Plan to ship Yellowstone bison to Ted Turner’s private Montana ranch gets initial OK

By Matthew Brown, AP
Wednesday, December 2, 2009

Ted Turner gets OK for Yellowstone bison on ranch

BILLINGS, Mont. — The head of Montana’s wildlife agency has given preliminary approval to a plan calling for 74 bison from Yellowstone National Park to go to billionaire Ted Turner’s private ranch.

Officials hope to eventually use the bison to establish new herds on public lands. But conservationists see the move as privatizing Montana wildlife.

The bison have been held in federal quarantine for the past several years to make sure they don’t have the animal disease brucellosis.

Turner offered to hold them for five years — the duration of the quarantine program — in exchange for keeping 90 percent of their offspring. That could amount to about 190 animals to offset his costs.

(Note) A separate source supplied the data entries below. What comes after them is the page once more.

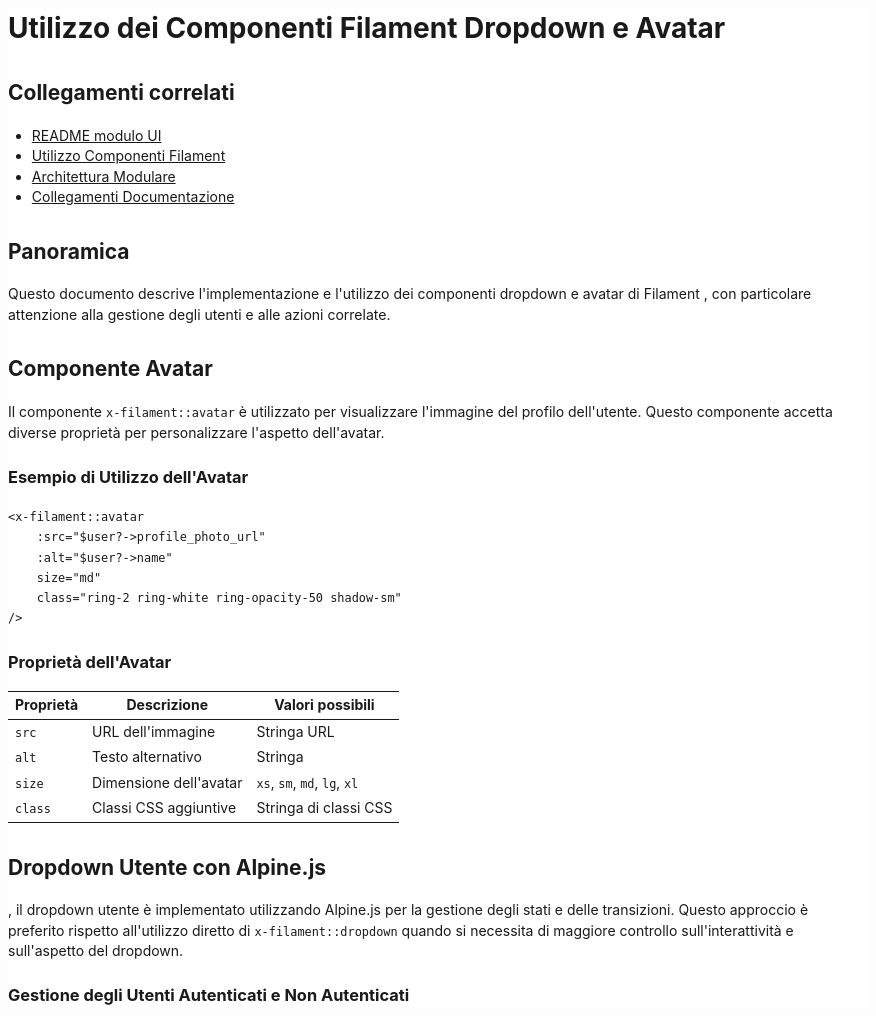# Utilizzo dei Componenti Filament Dropdown e Avatar 

## Collegamenti correlati
- [README modulo UI](/laravel/Modules/UI/docs/README.md)
- [Utilizzo Componenti Filament](/laravel/Modules/UI/docs/FILAMENT_COMPONENTS_USAGE.md)
- [Architettura Modulare](/docs/architettura-modulare.md)
- [Collegamenti Documentazione](/docs/collegamenti-documentazione.md)

## Panoramica

Questo documento descrive l'implementazione e l'utilizzo dei componenti dropdown e avatar di Filament , con particolare attenzione alla gestione degli utenti e alle azioni correlate.

## Componente Avatar

Il componente `x-filament::avatar` è utilizzato per visualizzare l'immagine del profilo dell'utente. Questo componente accetta diverse proprietà per personalizzare l'aspetto dell'avatar.

### Esempio di Utilizzo dell'Avatar

```blade
<x-filament::avatar
    :src="$user?->profile_photo_url"
    :alt="$user?->name"
    size="md"
    class="ring-2 ring-white ring-opacity-50 shadow-sm"
/>
```

### Proprietà dell'Avatar

| Proprietà | Descrizione | Valori possibili |
|-----------|-------------|------------------|
| `src` | URL dell'immagine | Stringa URL |
| `alt` | Testo alternativo | Stringa |
| `size` | Dimensione dell'avatar | `xs`, `sm`, `md`, `lg`, `xl` |
| `class` | Classi CSS aggiuntive | Stringa di classi CSS |

## Dropdown Utente con Alpine.js

, il dropdown utente è implementato utilizzando Alpine.js per la gestione degli stati e delle transizioni. Questo approccio è preferito rispetto all'utilizzo diretto di `x-filament::dropdown` quando si necessita di maggiore controllo sull'interattività e sull'aspetto del dropdown.

### Gestione degli Utenti Autenticati e Non Autenticati
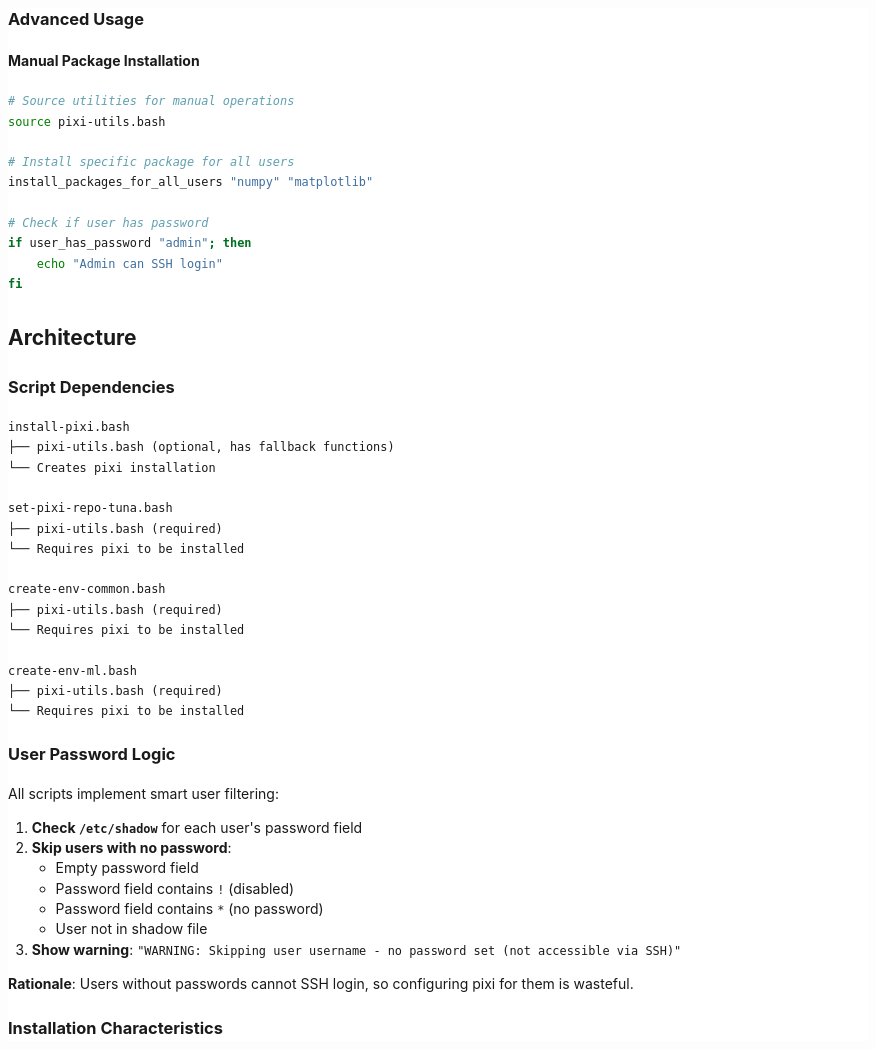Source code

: ### Advanced Usage

#### Manual Package Installation
```bash
# Source utilities for manual operations
source pixi-utils.bash

# Install specific package for all users
install_packages_for_all_users "numpy" "matplotlib"

# Check if user has password
if user_has_password "admin"; then
    echo "Admin can SSH login"
fi
```

## Architecture

### Script Dependencies
```
install-pixi.bash
├── pixi-utils.bash (optional, has fallback functions)
└── Creates pixi installation

set-pixi-repo-tuna.bash
├── pixi-utils.bash (required)
└── Requires pixi to be installed

create-env-common.bash
├── pixi-utils.bash (required)
└── Requires pixi to be installed

create-env-ml.bash
├── pixi-utils.bash (required)
└── Requires pixi to be installed
```

### User Password Logic

All scripts implement smart user filtering:

1. **Check `/etc/shadow`** for each user's password field
2. **Skip users with no password**:
   - Empty password field
   - Password field contains `!` (disabled)
   - Password field contains `*` (no password)
   - User not in shadow file
3. **Show warning**: `"WARNING: Skipping user username - no password set (not accessible via SSH)"`

**Rationale**: Users without passwords cannot SSH login, so configuring pixi for them is wasteful.

### Installation Characteristics
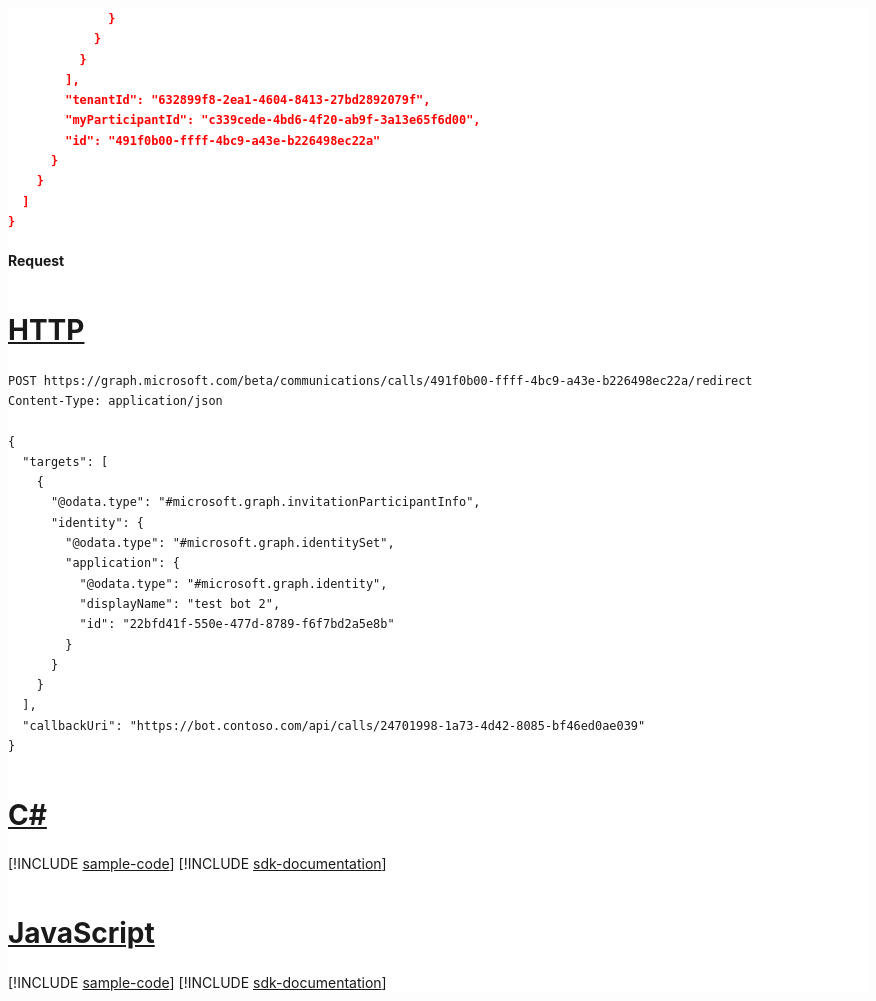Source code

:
 ``` json
              }
            }
          }
        ],
        "tenantId": "632899f8-2ea1-4604-8413-27bd2892079f",
        "myParticipantId": "c339cede-4bd6-4f20-ab9f-3a13e65f6d00",
        "id": "491f0b00-ffff-4bc9-a43e-b226498ec22a"
      }
    }
  ]
}
```

#### Request

# [HTTP](#tab/http)

``` http
POST https://graph.microsoft.com/beta/communications/calls/491f0b00-ffff-4bc9-a43e-b226498ec22a/redirect
Content-Type: application/json

{
  "targets": [
    {
      "@odata.type": "#microsoft.graph.invitationParticipantInfo",
      "identity": {
        "@odata.type": "#microsoft.graph.identitySet",
        "application": {
          "@odata.type": "#microsoft.graph.identity",
          "displayName": "test bot 2",
          "id": "22bfd41f-550e-477d-8789-f6f7bd2a5e8b"
        }
      }
    }
  ],
  "callbackUri": "https://bot.contoso.com/api/calls/24701998-1a73-4d42-8085-bf46ed0ae039"
}
```

# [C#](#tab/csharp)
[!INCLUDE [sample-code](../includes/snippets/csharp/call-redirect-csharp-snippets.md)]
[!INCLUDE [sdk-documentation](../includes/snippets/snippets-sdk-documentation-link.md)]

# [JavaScript](#tab/javascript)
[!INCLUDE [sample-code](../includes/snippets/javascript/call-redirect-javascript-snippets.md)]
[!INCLUDE [sdk-documentation](../includes/snippets/snippets-sdk-documentation-link.md)]
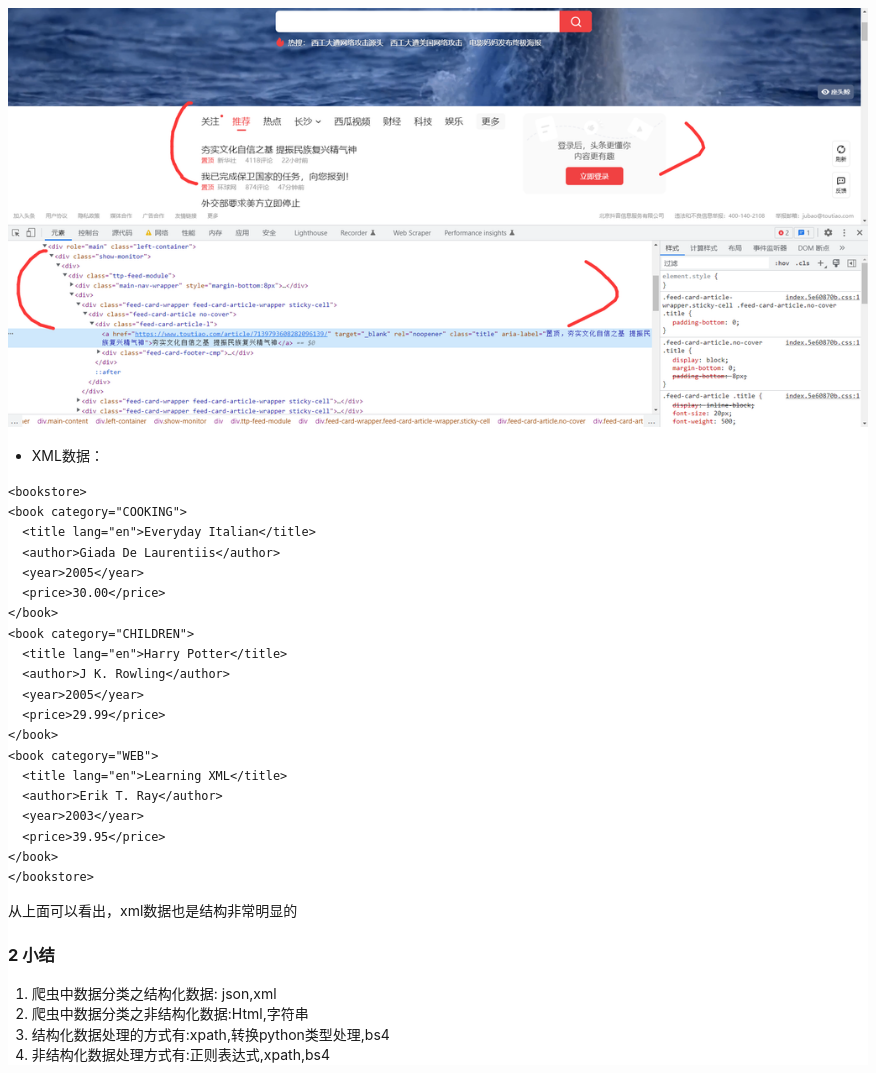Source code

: ![img](imgs/02-09.png)

- XML数据：

```
<bookstore>
<book category="COOKING">
  <title lang="en">Everyday Italian</title> 
  <author>Giada De Laurentiis</author> 
  <year>2005</year> 
  <price>30.00</price> 
</book>
<book category="CHILDREN">
  <title lang="en">Harry Potter</title> 
  <author>J K. Rowling</author> 
  <year>2005</year> 
  <price>29.99</price> 
</book>
<book category="WEB">
  <title lang="en">Learning XML</title> 
  <author>Erik T. Ray</author> 
  <year>2003</year> 
  <price>39.95</price> 
</book>
</bookstore>
```

从上面可以看出，xml数据也是结构非常明显的

### 2 小结

1. 爬虫中数据分类之结构化数据: json,xml
2. 爬虫中数据分类之非结构化数据:Html,字符串
3. 结构化数据处理的方式有:xpath,转换python类型处理,bs4
4. 非结构化数据处理方式有:正则表达式,xpath,bs4

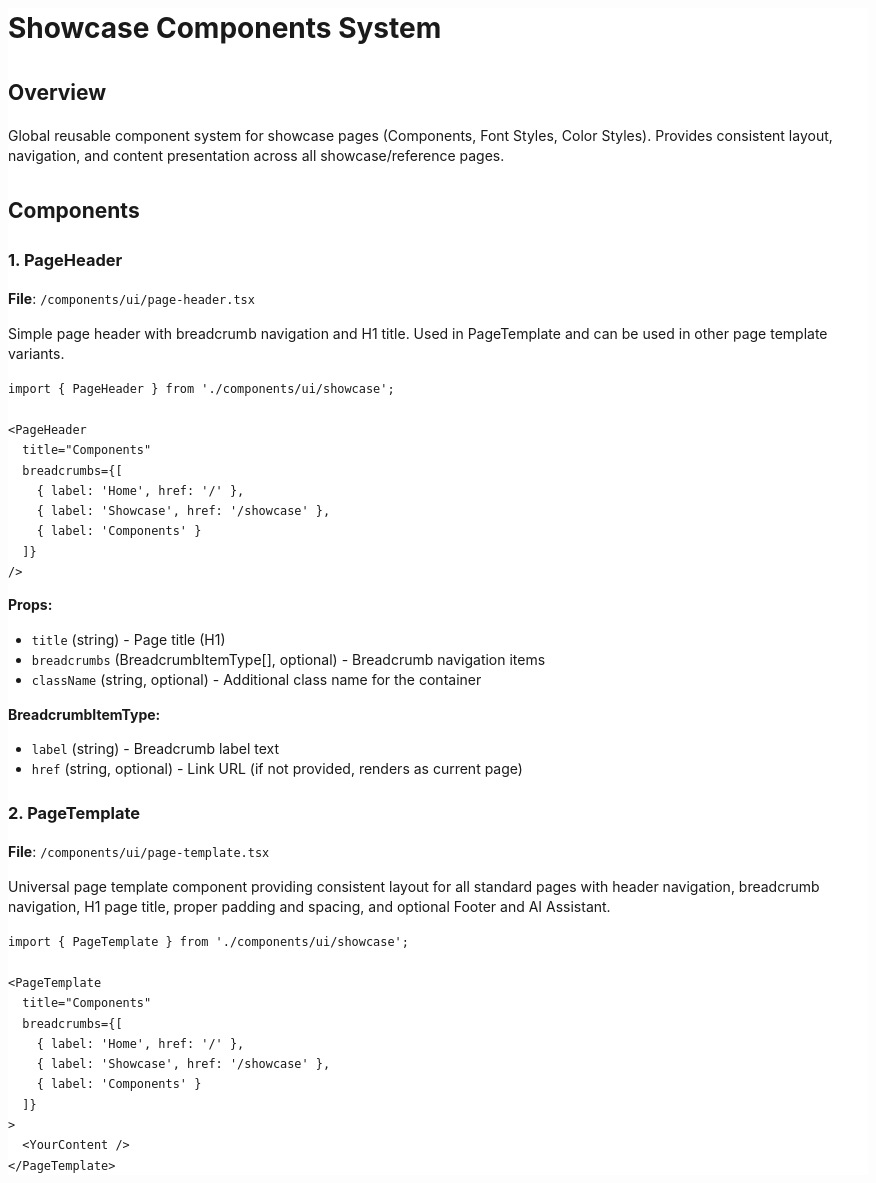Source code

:# Showcase Components System

## Overview

Global reusable component system for showcase pages (Components, Font Styles, Color Styles). Provides consistent layout, navigation, and content presentation across all showcase/reference pages.

## Components

### 1. PageHeader
**File**: `/components/ui/page-header.tsx`

Simple page header with breadcrumb navigation and H1 title. Used in PageTemplate and can be used in other page template variants.

```tsx
import { PageHeader } from './components/ui/showcase';

<PageHeader 
  title="Components" 
  breadcrumbs={[
    { label: 'Home', href: '/' },
    { label: 'Showcase', href: '/showcase' },
    { label: 'Components' }
  ]}
/>
```

**Props:**
- `title` (string) - Page title (H1)
- `breadcrumbs` (BreadcrumbItemType[], optional) - Breadcrumb navigation items
- `className` (string, optional) - Additional class name for the container

**BreadcrumbItemType:**
- `label` (string) - Breadcrumb label text
- `href` (string, optional) - Link URL (if not provided, renders as current page)

### 2. PageTemplate
**File**: `/components/ui/page-template.tsx`

Universal page template component providing consistent layout for all standard pages with header navigation, breadcrumb navigation, H1 page title, proper padding and spacing, and optional Footer and AI Assistant.

```tsx
import { PageTemplate } from './components/ui/showcase';

<PageTemplate 
  title="Components" 
  breadcrumbs={[
    { label: 'Home', href: '/' },
    { label: 'Showcase', href: '/showcase' },
    { label: 'Components' }
  ]}
>
  <YourContent />
</PageTemplate>
```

The U.S. Department of Agriculture, which runs the quarantine in Corwin Springs, Mont., also opposes the move.

Bison, or buffalo, once numbered in the millions across North America but were driven to near extinction.

Turner Enterprises general manager Russell Miller said Ted Turner stepped in after Montana Gov. Brian Schweitzer asked if he would consider submitting a proposal for the animals.

Turner wanted to help the state after prior efforts to relocate the Yellowstone bison had failed, Miller said.

“I see this as a perfect blend between conservation for the public good and privatization to recoup the costs,” Miller said.

It would cost about $480,000 to tend to the animals over the five years, he said.

Ken McDonald with Montana Fish Wildlife and Parks said the animals could be moved to Turner’s sprawling Flying D Ranch by late February.

An environmental study must be done first, then the department would open the plan to comment for 30 days.

Officials recommended the moved last month. Final approval must be given by Fish Wildlife and Parks chief Joe Maurier.

Turner already owns about 50,000 bison, most domesticated, on ranches throughout the West. His restaurant chain Ted’s Montana Grill serves buffalo burgers, although Miller has said the Yellowstone bison are prized for their pure genetics, not their meat.

The animals would be kept on a 12,000-acre parcel within the billionaire’s 113,000-acre ranch south of Bozeman.

State officials were initially reluctant to put the animals on private land. But McDonald said the bison faced possible slaughter if no home was found.

“They need to get moved out of that facility,” he said.

Fourteen more of the animals would be shipped to Guernsey State Park in southeastern Wyoming and kept on about 1,500 acres, said state park administrator Dominic Bravo. He said their offspring could be distributed to other state parks or interested public landowners.

“For us, the opportunity to have Yellowstone’s pure genetics would be great,” Bravo said. He said the herd would likely double in size over the next five years.

The bison have been tested extensively for brucellosis, a disease carried by many of Yellowstone’s wildlife that can be transmitted to cattle and cause premature abortions.

Fears over the disease helped sink an earlier attempt to move the quarantined animals to Wyoming’s Wind River Indian Reservation.